Friday, May. 27, 1966
Death No. 3
The way San Francisco's Dow Wilson saw it, leaders of the Brotherhood of Painters, Decorators and Paperhangers were more interested in lucre than lacquer. As secretary of San Francisco Local 4, the brotherhood's largest, Wilson waged a tireless battle against union officials' chicanery, citing as one instance a union-employer welfare fund in Sacramento that he claimed had been mishandled. Wilson was shot to death for his pains April 5. This month Lloyd Green, another crusading official of the same union, met the same fate. After the arrest (TIME, May 20) of five murder suspects--two of whom had been fund trustees, another its auditor--authorities understandably started taking a closer look at the disputed $500,000 welfare account.

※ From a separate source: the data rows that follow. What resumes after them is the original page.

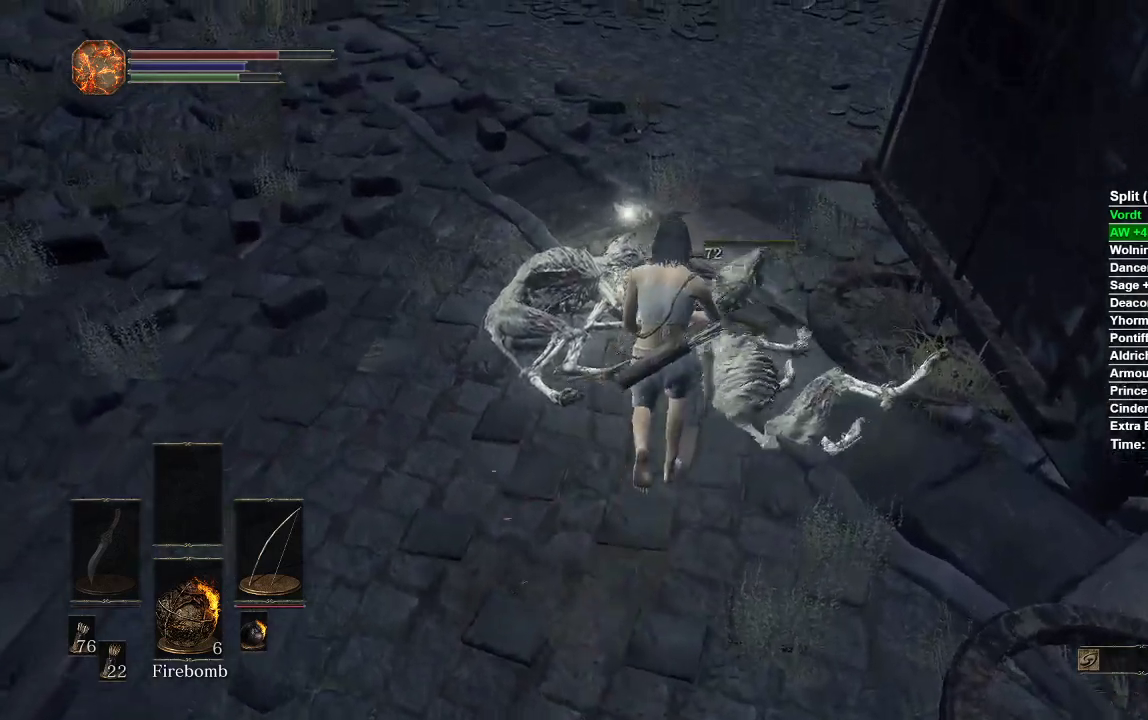
{"dt_ms": 500, "buttons": ["B"], "left_stick": "up", "right_stick": "center", "events": [[200, "right_stick", "up"], [317, "right_stick", "center"], [400, "A", "down"], [500, "A", "up"]]}
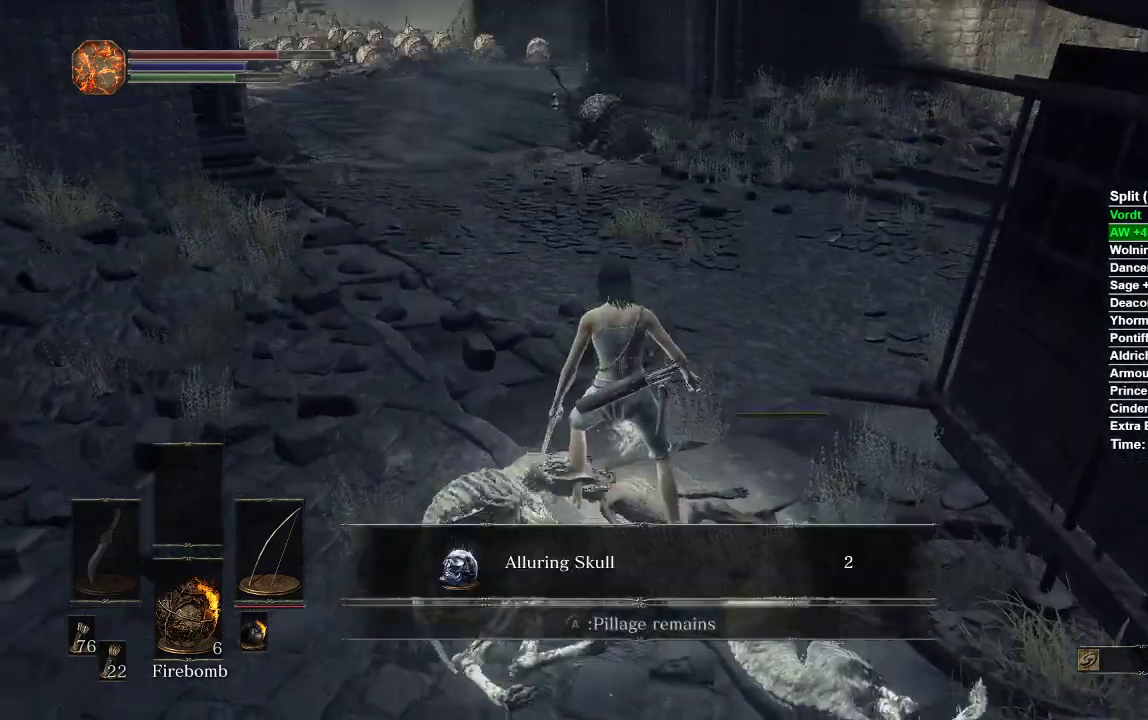
{"dt_ms": 500, "buttons": ["B"], "left_stick": "up", "right_stick": "center", "events": [[83, "A", "down"], [150, "A", "up"], [233, "A", "down"], [283, "A", "up"], [367, "A", "down"], [433, "A", "up"]]}
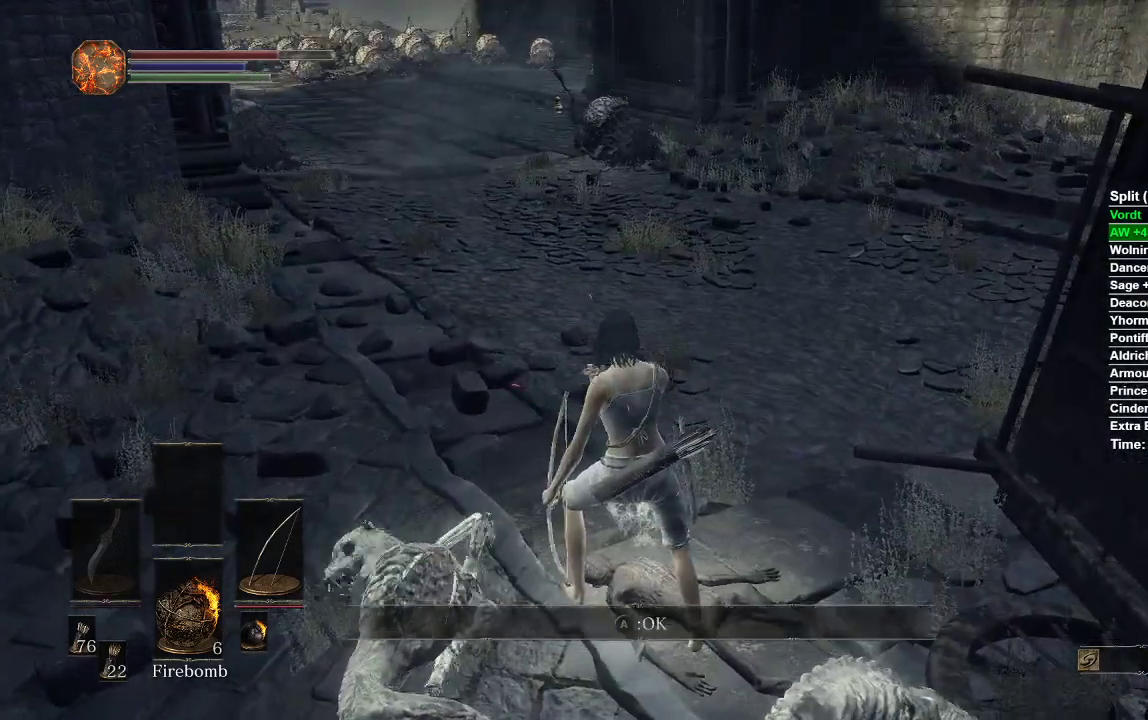
{"dt_ms": 500, "buttons": ["B"], "left_stick": "down-right", "right_stick": "right", "events": [[33, "A", "down"], [83, "left_stick", "down"], [117, "A", "up"], [367, "right_stick", "right"], [500, "left_stick", "down-right"]]}
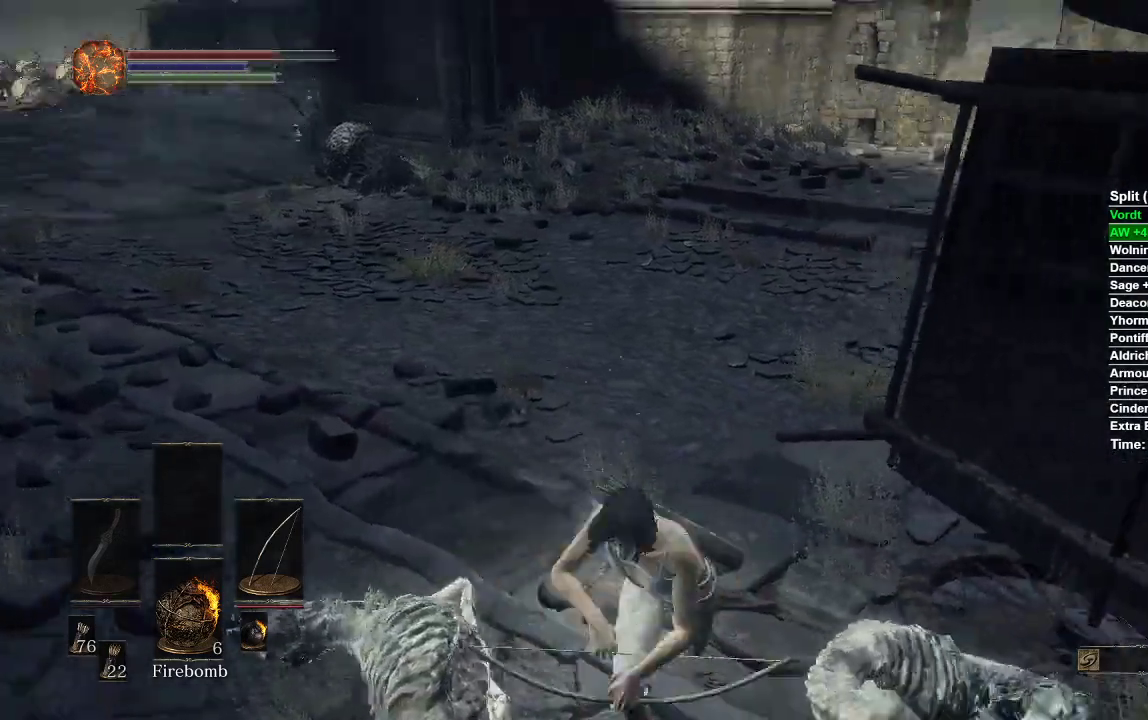
{"dt_ms": 500, "buttons": ["B"], "left_stick": "up-right", "right_stick": "center"}
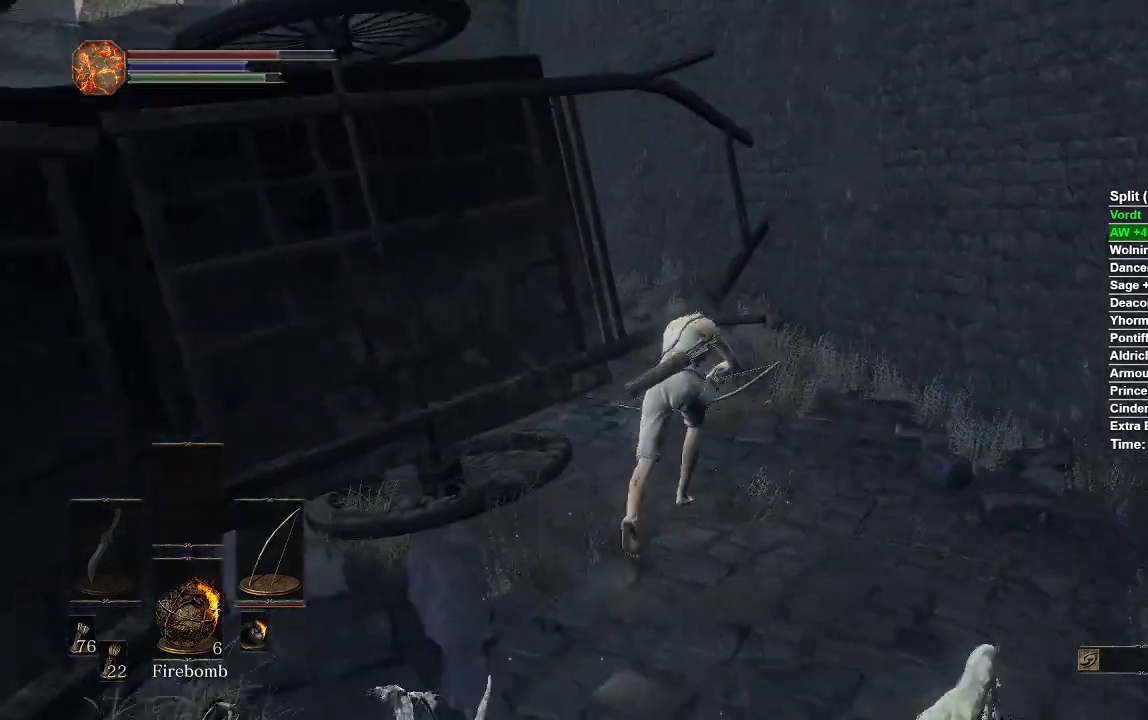
{"dt_ms": 500, "buttons": ["B"], "left_stick": "up-right", "right_stick": "left", "events": [[33, "left_stick", "up"], [250, "left_stick", "up-right"], [450, "right_stick", "left"]]}
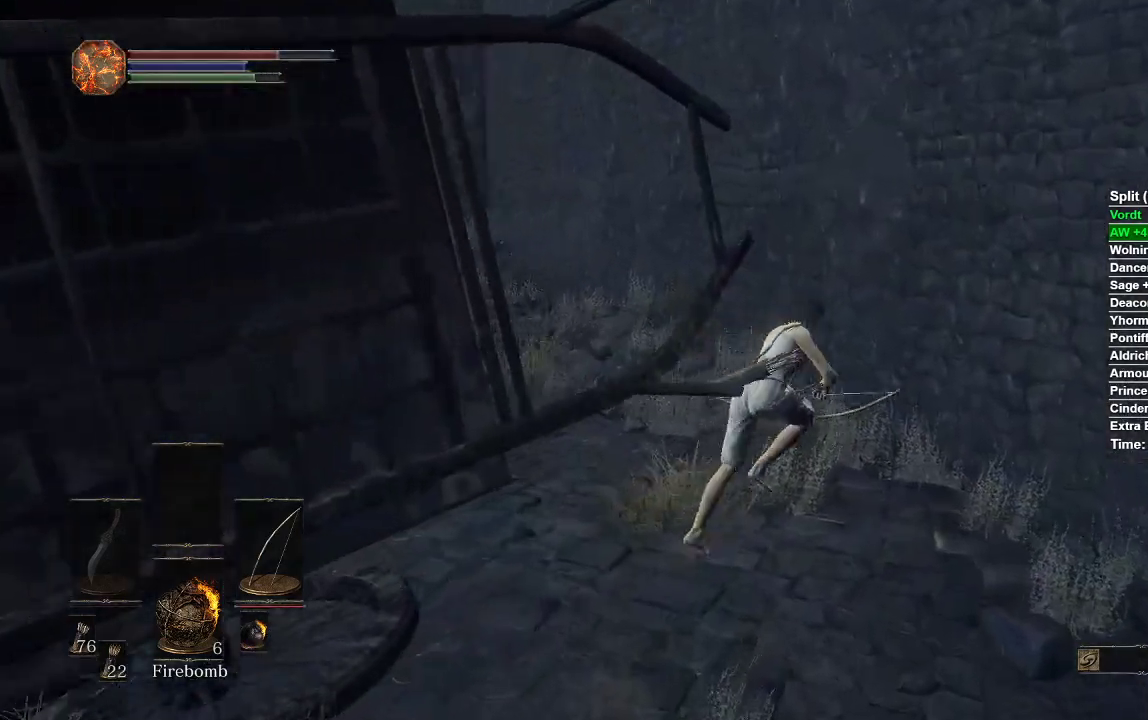
{"dt_ms": 500, "buttons": [], "left_stick": "up", "right_stick": "center", "events": [[200, "left_stick", "up"], [233, "right_stick", "center"], [500, "B", "up"]]}
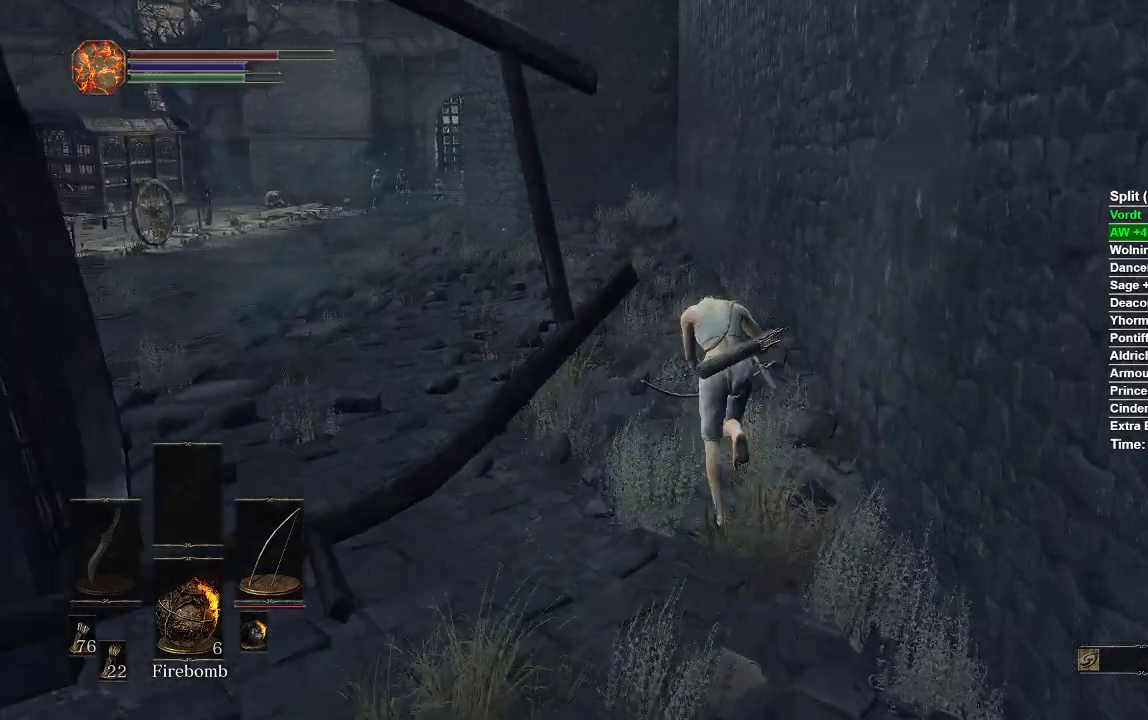
{"dt_ms": 500, "buttons": [], "left_stick": "up", "right_stick": "center", "events": []}
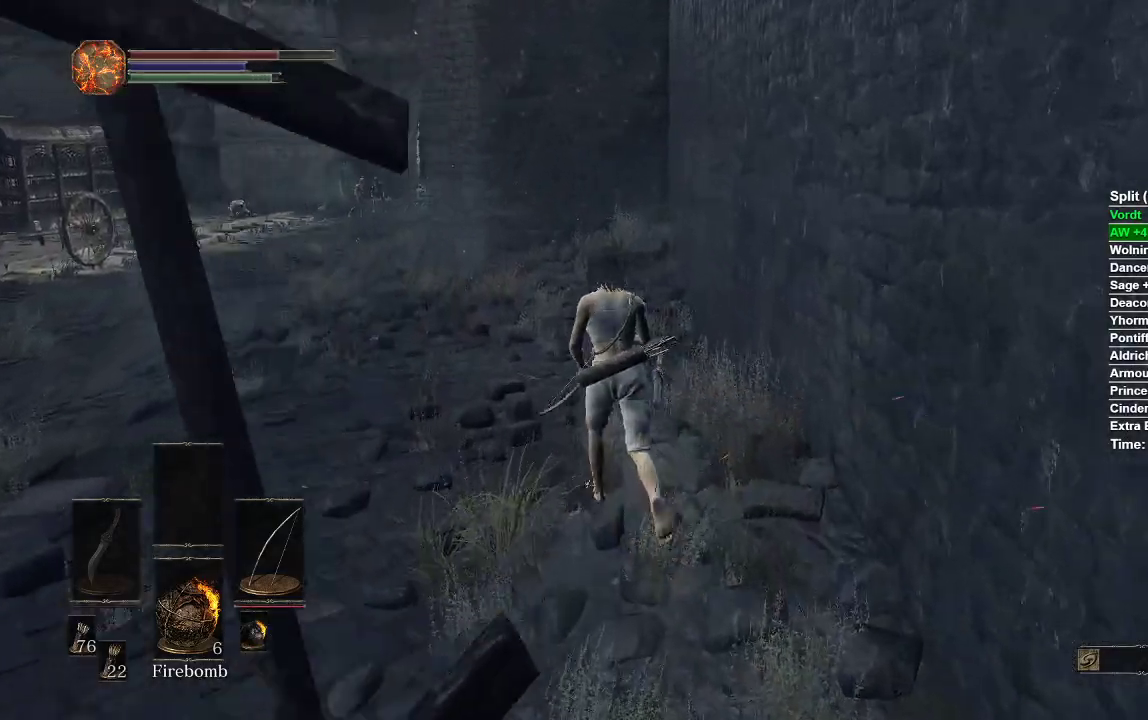
{"dt_ms": 500, "buttons": [], "left_stick": "up", "right_stick": "center", "events": []}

The fund's administrator, Sture Youngren, 57, at first insisted: "There has been no till tapping that I can see." Last week, however, Youngren, a Sacramento insurance executive, told the district attorney's office that he and two of the men indicted for conspiring to murder Wilson had in fact tapped the till of $76,000. U.S. Labor Department investigators promptly made an appointment to meet Youngren at his office that night for further questioning. When they showed up, the office was dark. They found Youngren's body in a rest room, a bullet wound in the head, a .45-cal. pistol on the floor. Near by were a will and a note Youngren had scrawled to his wife: "I know this is the coward's way out, but I'm going to take it."